Some campaigns have agreed to disclosure of their bundlers, the high-level fundraisers, and others are unwilling, unsure, or evasive on the subject. Congress may force the issue in some measure, by enacting a provision approved by the Senate to compel registered lobbyists to report their fundraising, including the events they co-host and the contributions they “arrange.” Now, in a piece by Roll Call, Craig L. McDonald, Director of Texans for Public Justice, questions whether this gets at the heart of the matter. Non-lobbyists, especially major corporate executives, also “bundle” and McDonald believes that they and any other “bundler,” not just lobbyists, should be included within any new reporting requirement.
McDonald’s view raises the question, again: what is a best practice, something to be expected from campaigns, and what is suitably committed to the legal process? What is desirable is not necessarily fit matter for legal regulation. McDonald’s proposal illustrates the point.
The disclosure of bundling as a legal requirement presents technical challenges with implications for rights of speech and association. Bundling is no longer a well defined term. Once, when it meant only the physical collection and transmittal of checks, it referred to a very specific activity. Now it more amorphously includes any apparent success in persuading others to give to candidate, and the success may consist entirely of persuasion. It relates that persuasive success to the credit the fundraiser can expect from candidate. McDonald uses, among other terms, the word “orchestrate”; the Senate bill includes the word “arrange.”
While the Senate employs broad language in reaching this activity, it introduces some limitations by narrowing the class of affected fundraisers subject to the disclosure requirements. In this class is the registered lobbyist and “registrant” within the terms of the Lobbying Disclosure Act, and any affiliated political committees. McDonald would dispense with this limitation. He proposes that the law follow “clout” wherever, by virtue of fundraising, it is accumulated.
Clout, fundraising clout, comes in many forms. For example, entertainers and other celebrities possess, market and use it. Their names and appearances figure in major fundraising initiatives. Without question, the celebrities willing to support these ventures can expect to have much “clout”: returned phone calls and instant access. Many also have policy and legislative interests, passionate ones. In performing for nothing, they do not, in fact, do this for nothing. As much as these entertainers and celebrities raise, there is neither systematic dislcosure of what they raise, arrange or orchestrate, nor demand for it.

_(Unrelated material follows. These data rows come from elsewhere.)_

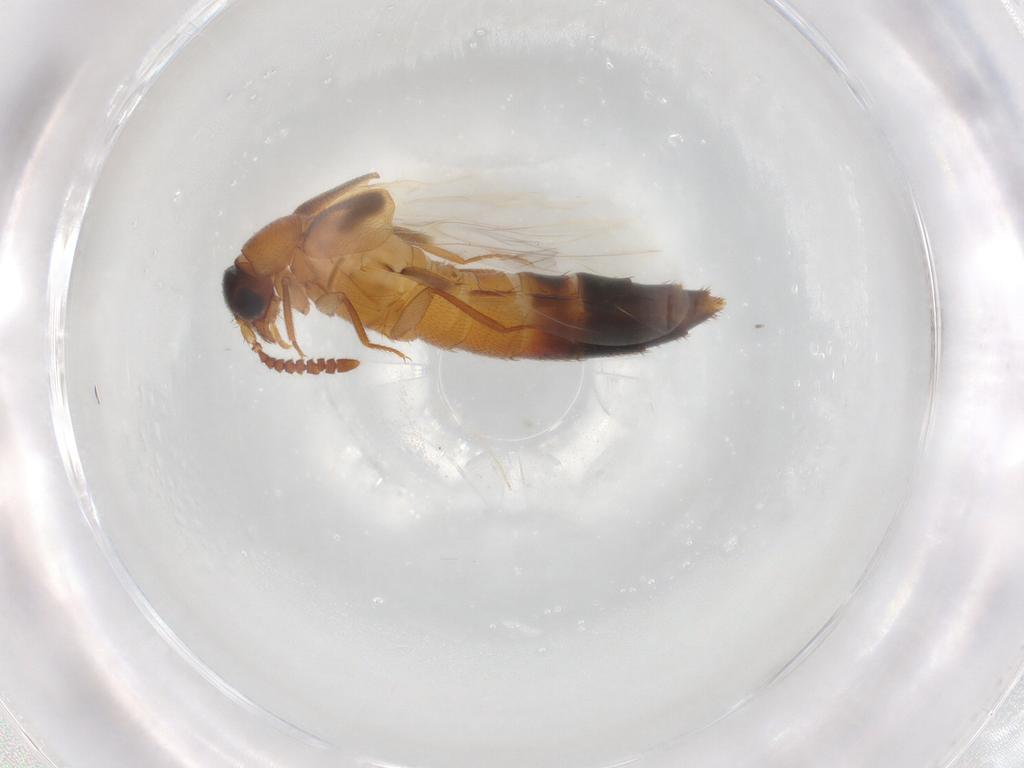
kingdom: Animalia
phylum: Arthropoda
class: Insecta
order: Coleoptera
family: Staphylinidae
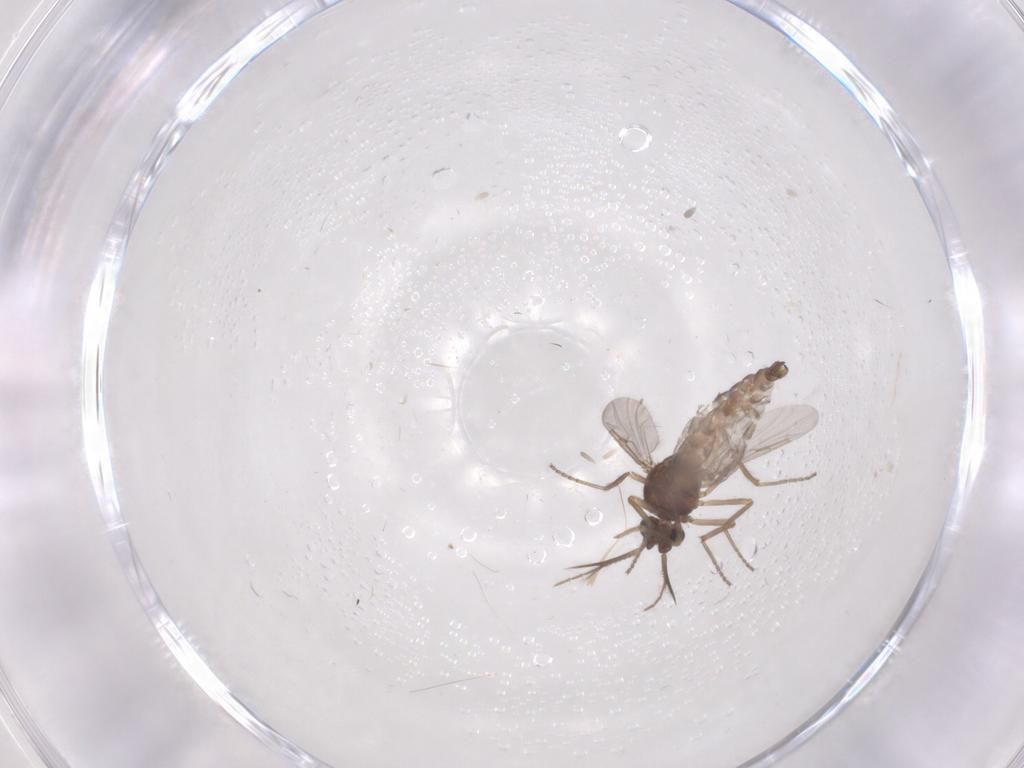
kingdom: Animalia
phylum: Arthropoda
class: Insecta
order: Diptera
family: Ceratopogonidae
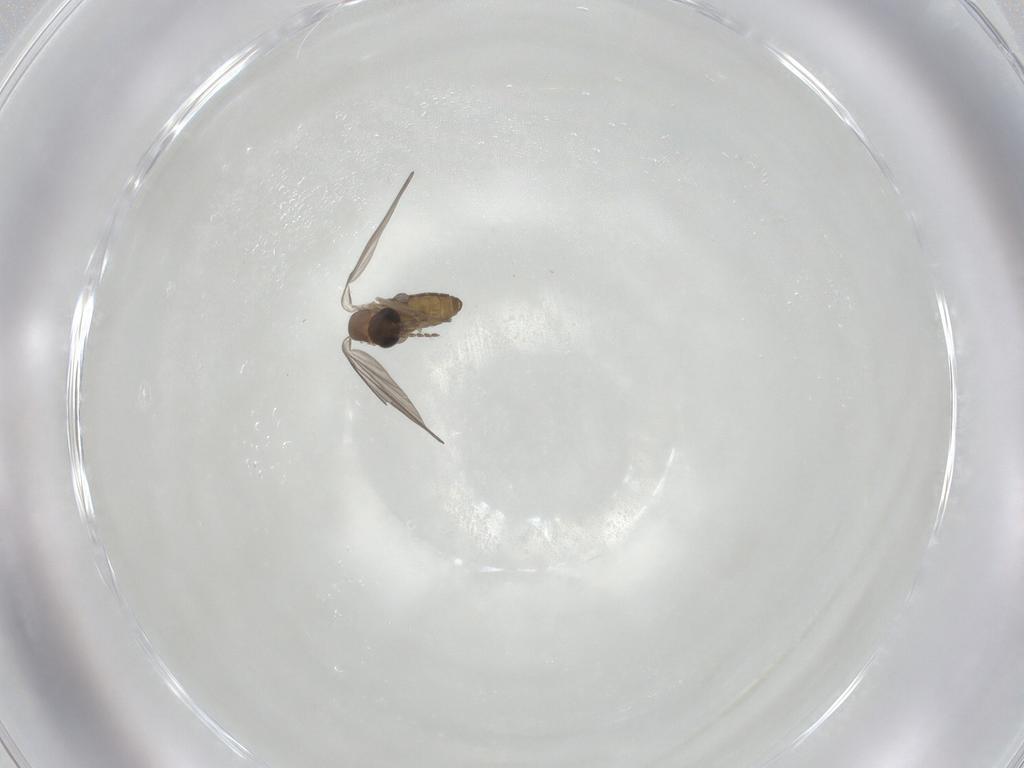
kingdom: Animalia
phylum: Arthropoda
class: Insecta
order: Diptera
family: Psychodidae
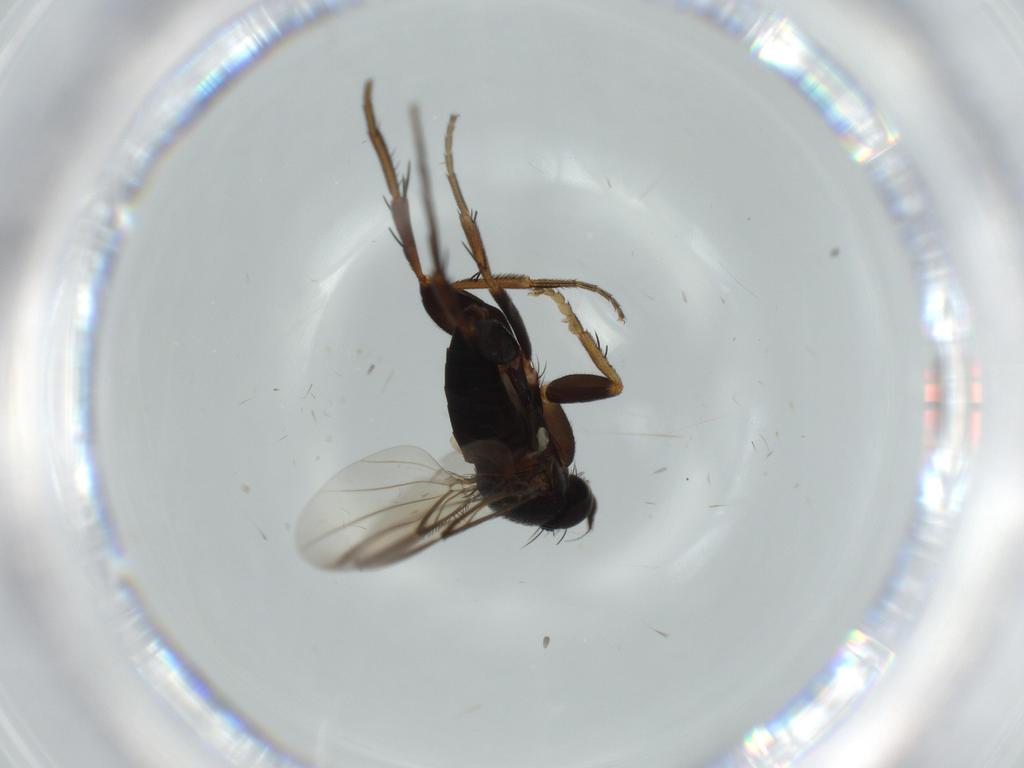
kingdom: Animalia
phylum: Arthropoda
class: Insecta
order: Diptera
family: Phoridae
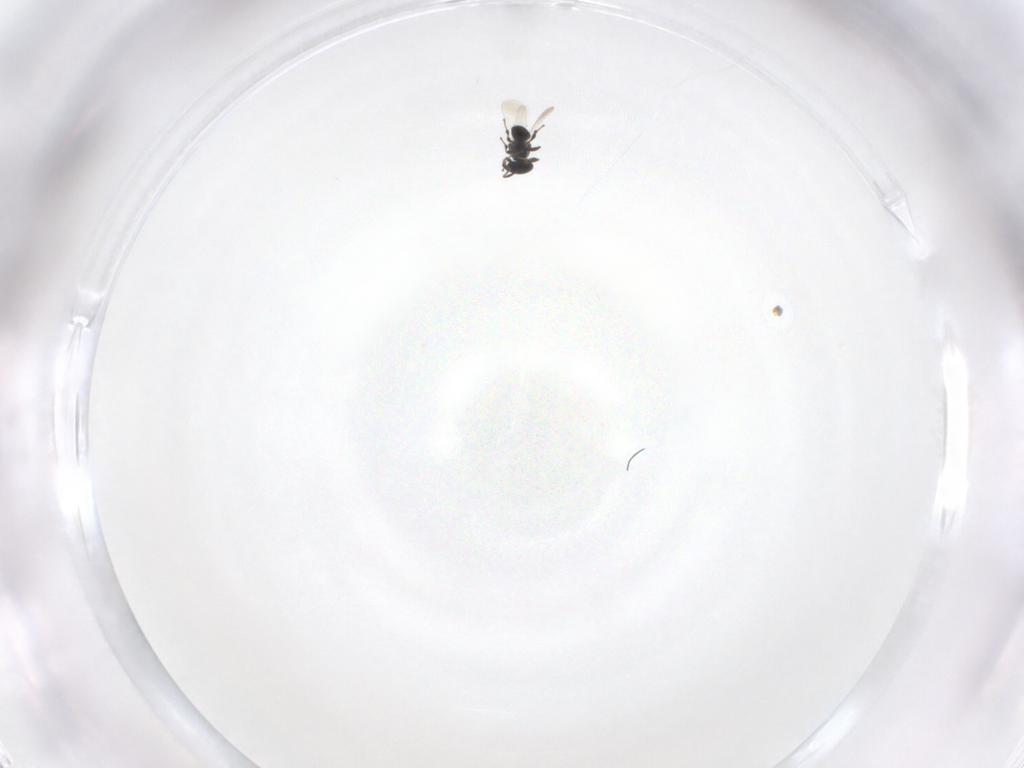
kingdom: Animalia
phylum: Arthropoda
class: Insecta
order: Hymenoptera
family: Platygastridae
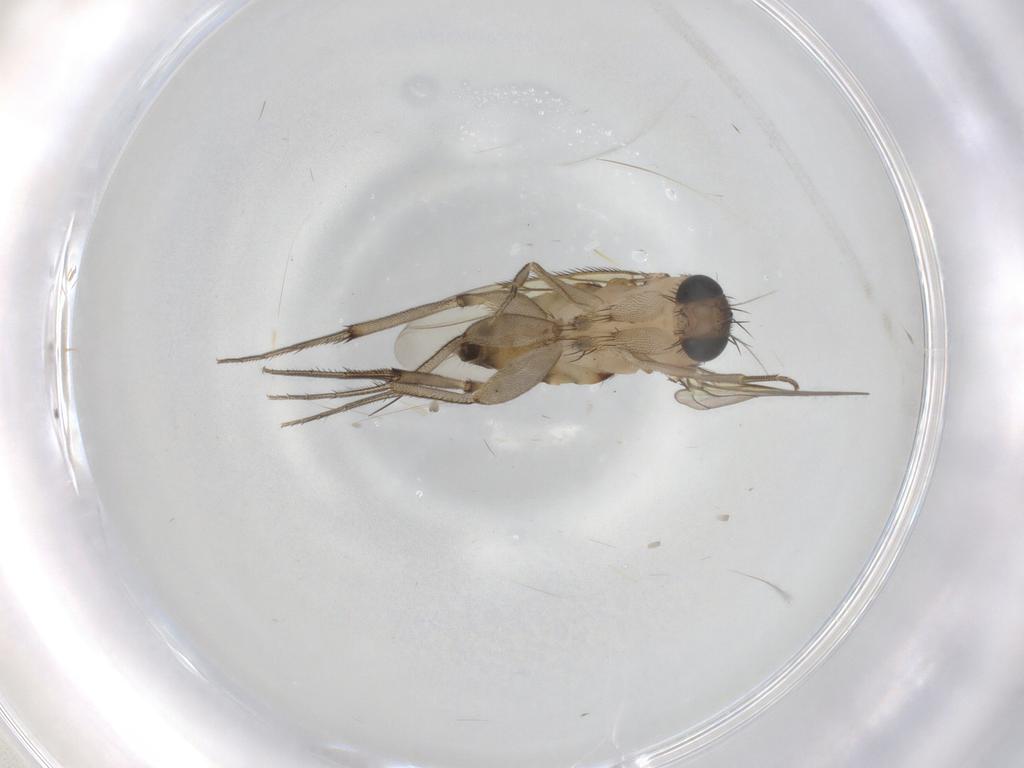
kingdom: Animalia
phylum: Arthropoda
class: Insecta
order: Diptera
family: Phoridae
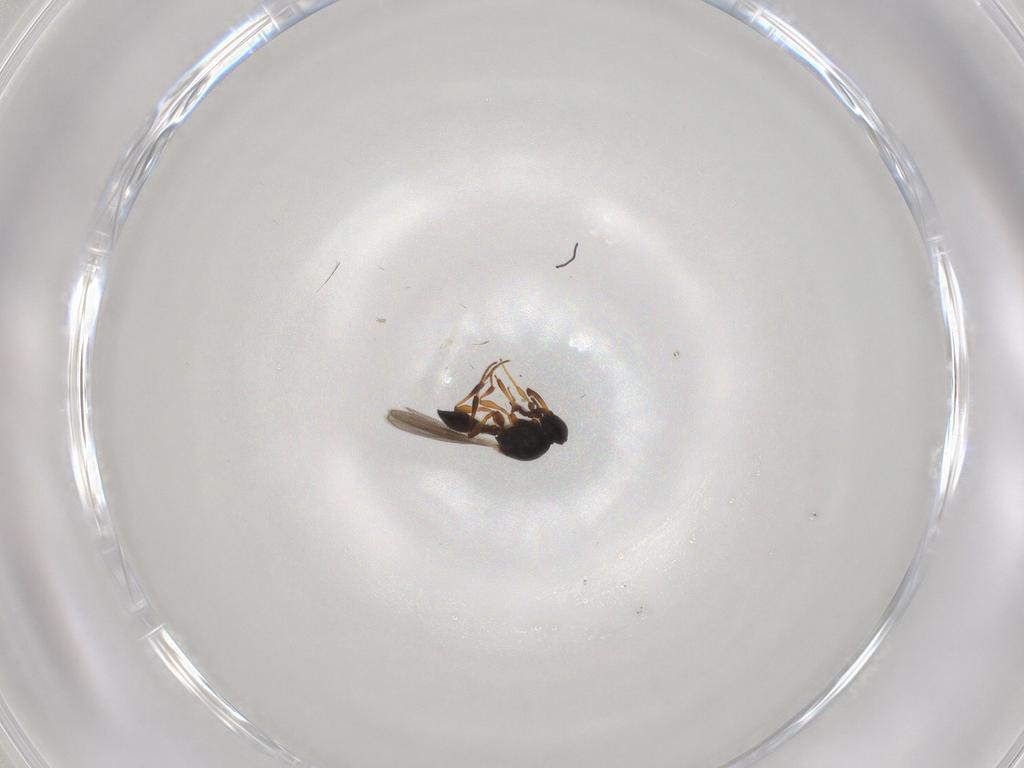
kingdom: Animalia
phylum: Arthropoda
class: Insecta
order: Hymenoptera
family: Platygastridae
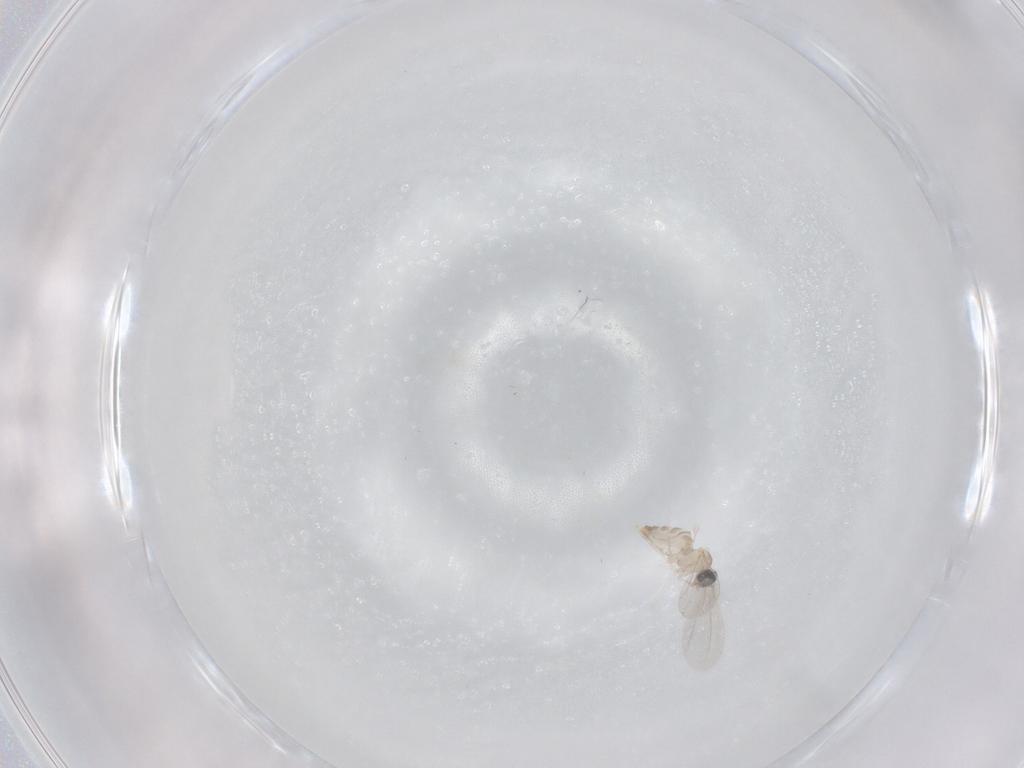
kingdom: Animalia
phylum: Arthropoda
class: Insecta
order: Diptera
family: Cecidomyiidae
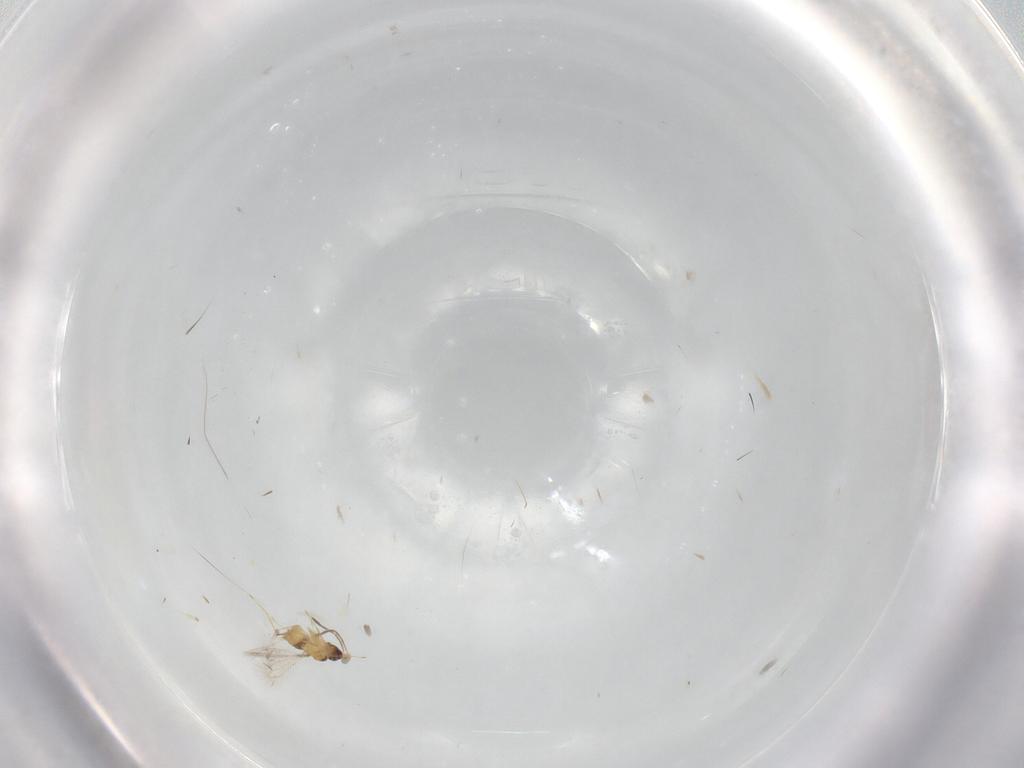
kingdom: Animalia
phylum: Arthropoda
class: Insecta
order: Hymenoptera
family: Mymaridae
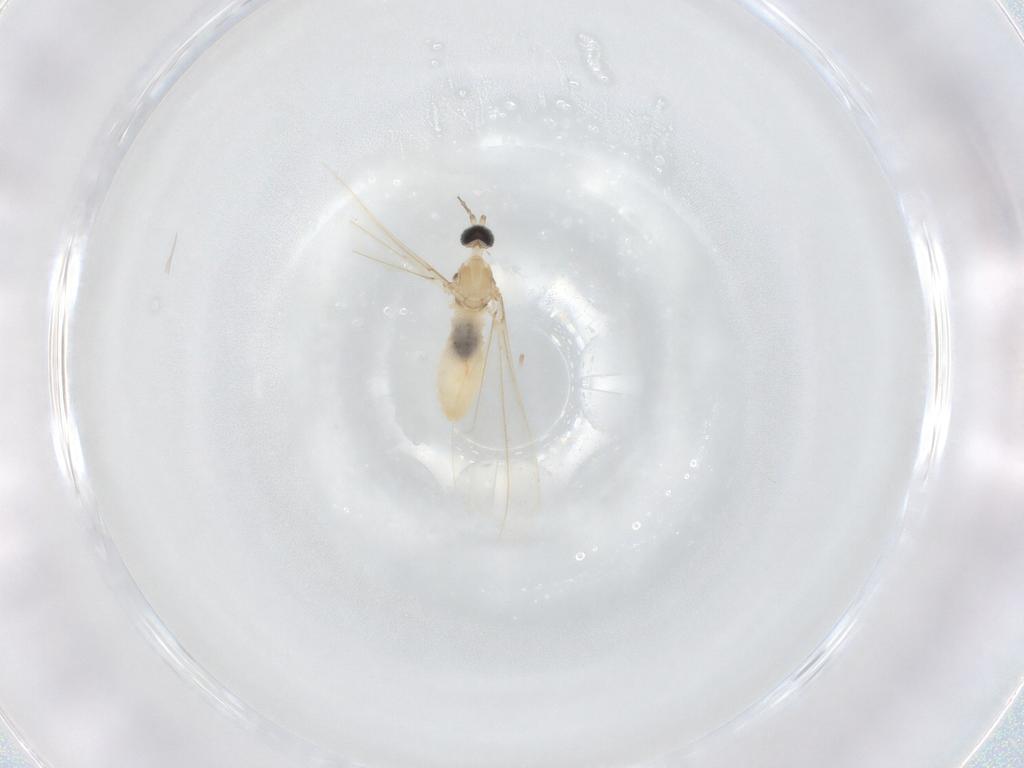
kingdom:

Events “co-hosted,” by contrast, may involve little more than a name lent to an invitation or a home (and name) made available for an event that is put together, to the last detail, by others. How much “clout” would this form of sponsorship earn for the sponsor? We could expect that if the mandatory bundling disclosure provisions ranged beyond the class of lobbyists, the universe of “co-hosts,” some of them affable volunteers and supporters of the candidates, would contract dramatically.
Limiting the disclosure requirements to the class of lobbyists is a sensible measure in protecting against a law without boundaries that would tend, inevitably, to excess. Disclosure is all to the good, so long as it is disclosure for a well-defined purpose, shaped with some concern for avoiding heavy burdens on ordinary-course political activity. The Senate bill at least aims for some reasonable definition.
In the meantime, Presidential campaigns are responding to calls for more disclosure by providing it, as a “best practice.” This voluntarism is a better choice than more restrictive laws that may be more universal in application, but that will turn on indeterminate standards and quickly lapse into unpredictable, inconsistent, and boundless enforcement threatening to the exercise of core rights.